Reproduce the entries in full, with no changes.

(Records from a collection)
--------------------------------------------------

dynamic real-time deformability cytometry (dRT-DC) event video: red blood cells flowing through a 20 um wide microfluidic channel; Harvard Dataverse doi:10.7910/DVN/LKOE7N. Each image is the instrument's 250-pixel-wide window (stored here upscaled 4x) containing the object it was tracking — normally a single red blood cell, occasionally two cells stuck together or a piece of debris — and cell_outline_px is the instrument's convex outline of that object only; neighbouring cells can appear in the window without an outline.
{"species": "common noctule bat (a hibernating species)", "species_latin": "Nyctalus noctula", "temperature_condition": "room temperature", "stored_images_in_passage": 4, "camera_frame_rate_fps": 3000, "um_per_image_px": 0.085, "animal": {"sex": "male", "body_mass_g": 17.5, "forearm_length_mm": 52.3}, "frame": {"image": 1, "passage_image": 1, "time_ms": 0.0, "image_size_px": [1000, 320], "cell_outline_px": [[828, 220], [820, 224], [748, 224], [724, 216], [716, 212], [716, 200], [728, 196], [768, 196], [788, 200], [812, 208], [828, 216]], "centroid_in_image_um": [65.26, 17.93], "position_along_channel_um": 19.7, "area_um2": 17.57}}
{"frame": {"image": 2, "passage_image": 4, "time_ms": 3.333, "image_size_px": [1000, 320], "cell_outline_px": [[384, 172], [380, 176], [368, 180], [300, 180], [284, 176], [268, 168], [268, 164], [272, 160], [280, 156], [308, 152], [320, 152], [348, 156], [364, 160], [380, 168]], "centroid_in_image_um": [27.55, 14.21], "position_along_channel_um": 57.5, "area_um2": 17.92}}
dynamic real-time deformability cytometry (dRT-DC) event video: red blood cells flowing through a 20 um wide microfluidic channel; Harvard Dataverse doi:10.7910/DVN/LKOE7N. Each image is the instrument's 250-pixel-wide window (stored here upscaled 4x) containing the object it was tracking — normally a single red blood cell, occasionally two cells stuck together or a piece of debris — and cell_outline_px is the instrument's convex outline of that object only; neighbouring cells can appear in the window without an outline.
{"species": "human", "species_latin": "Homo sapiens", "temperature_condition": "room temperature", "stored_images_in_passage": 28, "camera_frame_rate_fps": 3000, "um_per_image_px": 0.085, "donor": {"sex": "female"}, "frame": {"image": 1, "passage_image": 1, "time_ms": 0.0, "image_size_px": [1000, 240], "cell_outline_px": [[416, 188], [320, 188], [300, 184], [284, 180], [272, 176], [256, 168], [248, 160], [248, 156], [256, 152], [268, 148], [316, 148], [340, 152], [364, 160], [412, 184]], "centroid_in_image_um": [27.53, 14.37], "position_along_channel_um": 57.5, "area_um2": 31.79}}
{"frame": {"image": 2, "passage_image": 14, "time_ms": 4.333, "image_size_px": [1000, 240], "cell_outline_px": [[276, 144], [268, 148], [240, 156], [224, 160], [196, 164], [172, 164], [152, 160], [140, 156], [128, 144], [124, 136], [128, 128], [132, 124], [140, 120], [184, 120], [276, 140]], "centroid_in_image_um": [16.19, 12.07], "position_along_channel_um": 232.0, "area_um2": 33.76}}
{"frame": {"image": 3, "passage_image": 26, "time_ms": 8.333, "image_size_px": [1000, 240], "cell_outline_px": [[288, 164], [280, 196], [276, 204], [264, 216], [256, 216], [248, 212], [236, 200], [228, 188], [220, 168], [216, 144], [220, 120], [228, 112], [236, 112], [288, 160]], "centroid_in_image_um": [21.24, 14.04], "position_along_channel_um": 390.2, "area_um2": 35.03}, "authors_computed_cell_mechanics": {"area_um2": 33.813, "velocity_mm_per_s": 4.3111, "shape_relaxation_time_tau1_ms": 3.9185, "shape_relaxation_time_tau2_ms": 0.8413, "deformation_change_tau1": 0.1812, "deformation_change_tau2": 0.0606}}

--------------------------------------------------

- **REPLY**:
dynamic real-time deformability cytometry (dRT-DC) event video: red blood cells flowing through a 20 um wide microfluidic channel; Harvard Dataverse doi:10.7910/DVN/LKOE7N. Each image is the instrument's 250-pixel-wide window (stored here upscaled 4x) containing the object it was tracking — normally a single red blood cell, occasionally two cells stuck together or a piece of debris — and cell_outline_px is the instrument's convex outline of that object only; neighbouring cells can appear in the window without an outline.
{"species": "common noctule bat (a hibernating species)", "species_latin": "Nyctalus noctula", "temperature_condition": "room temperature", "stored_images_in_passage": 4, "camera_frame_rate_fps": 3000, "um_per_image_px": 0.085, "animal": {"sex": "male", "body_mass_g": 17.5, "forearm_length_mm": 52.3}, "frame": {"image": 1, "passage_image": 1, "time_ms": 0.0, "image_size_px": [1000, 320], "cell_outline_px": [[828, 220], [820, 224], [748, 224], [724, 216], [716, 212], [716, 200], [728, 196], [768, 196], [788, 200], [812, 208], [828, 216]], "centroid_in_image_um": [65.26, 17.93], "position_along_channel_um": 19.7, "area_um2": 17.57}}
{"frame": {"image": 2, "passage_image": 4, "time_ms": 3.333, "image_size_px": [1000, 320], "cell_outline_px": [[384, 172], [380, 176], [368, 180], [300, 180], [284, 176], [268, 168], [268, 164], [272, 160], [280, 156], [308, 152], [320, 152], [348, 156], [364, 160], [380, 168]], "centroid_in_image_um": [27.55, 14.21], "position_along_channel_um": 57.5, "area_um2": 17.92}}
dynamic real-time deformability cytometry (dRT-DC) event video: red blood cells flowing through a 20 um wide microfluidic channel; Harvard Dataverse doi:10.7910/DVN/LKOE7N. Each image is the instrument's 250-pixel-wide window (stored here upscaled 4x) containing the object it was tracking — normally a single red blood cell, occasionally two cells stuck together or a piece of debris — and cell_outline_px is the instrument's convex outline of that object only; neighbouring cells can appear in the window without an outline.
{"species": "human", "species_latin": "Homo sapiens", "temperature_condition": "room temperature", "stored_images_in_passage": 28, "camera_frame_rate_fps": 3000, "um_per_image_px": 0.085, "donor": {"sex": "female"}, "frame": {"image": 1, "passage_image": 1, "time_ms": 0.0, "image_size_px": [1000, 240], "cell_outline_px": [[416, 188], [320, 188], [300, 184], [284, 180], [272, 176], [256, 168], [248, 160], [248, 156], [256, 152], [268, 148], [316, 148], [340, 152], [364, 160], [412, 184]], "centroid_in_image_um": [27.53, 14.37], "position_along_channel_um": 57.5, "area_um2": 31.79}}
{"frame": {"image": 2, "passage_image": 14, "time_ms": 4.333, "image_size_px": [1000, 240], "cell_outline_px": [[276, 144], [268, 148], [240, 156], [224, 160], [196, 164], [172, 164], [152, 160], [140, 156], [128, 144], [124, 136], [128, 128], [132, 124], [140, 120], [184, 120], [276, 140]], "centroid_in_image_um": [16.19, 12.07], "position_along_channel_um": 232.0, "area_um2": 33.76}}
{"frame": {"image": 3, "passage_image": 26, "time_ms": 8.333, "image_size_px": [1000, 240], "cell_outline_px": [[288, 164], [280, 196], [276, 204], [264, 216], [256, 216], [248, 212], [236, 200], [228, 188], [220, 168], [216, 144], [220, 120], [228, 112], [236, 112], [288, 160]], "centroid_in_image_um": [21.24, 14.04], "position_along_channel_um": 390.2, "area_um2": 35.03}, "authors_computed_cell_mechanics": {"area_um2": 33.813, "velocity_mm_per_s": 4.3111, "shape_relaxation_time_tau1_ms": 3.9185, "shape_relaxation_time_tau2_ms": 0.8413, "deformation_change_tau1": 0.1812, "deformation_change_tau2": 0.0606}}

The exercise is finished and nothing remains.